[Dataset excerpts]
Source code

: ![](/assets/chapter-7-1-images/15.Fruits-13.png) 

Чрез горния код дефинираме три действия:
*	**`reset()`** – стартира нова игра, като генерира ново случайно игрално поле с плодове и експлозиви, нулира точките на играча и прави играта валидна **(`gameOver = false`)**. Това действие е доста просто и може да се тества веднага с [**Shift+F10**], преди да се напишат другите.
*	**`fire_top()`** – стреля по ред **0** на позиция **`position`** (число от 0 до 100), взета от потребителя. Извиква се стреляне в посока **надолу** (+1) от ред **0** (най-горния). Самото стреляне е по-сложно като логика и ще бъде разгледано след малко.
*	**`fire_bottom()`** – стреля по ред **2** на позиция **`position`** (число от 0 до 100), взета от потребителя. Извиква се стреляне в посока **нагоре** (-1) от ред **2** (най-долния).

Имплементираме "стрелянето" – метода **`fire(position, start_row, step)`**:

## How to complete this task
Restate the records, all of them, precisely as written.

## Output for this exercise
Source code

: ![](/assets/chapter-7-1-images/15.Fruits-13.png) 

Чрез горния код дефинираме три действия:
*	**`reset()`** – стартира нова игра, като генерира ново случайно игрално поле с плодове и експлозиви, нулира точките на играча и прави играта валидна **(`gameOver = false`)**. Това действие е доста просто и може да се тества веднага с [**Shift+F10**], преди да се напишат другите.
*	**`fire_top()`** – стреля по ред **0** на позиция **`position`** (число от 0 до 100), взета от потребителя. Извиква се стреляне в посока **надолу** (+1) от ред **0** (най-горния). Самото стреляне е по-сложно като логика и ще бъде разгледано след малко.
*	**`fire_bottom()`** – стреля по ред **2** на позиция **`position`** (число от 0 до 100), взета от потребителя. Извиква се стреляне в посока **нагоре** (-1) от ред **2** (най-долния).

Имплементираме "стрелянето" – метода **`fire(position, start_row, step)`**:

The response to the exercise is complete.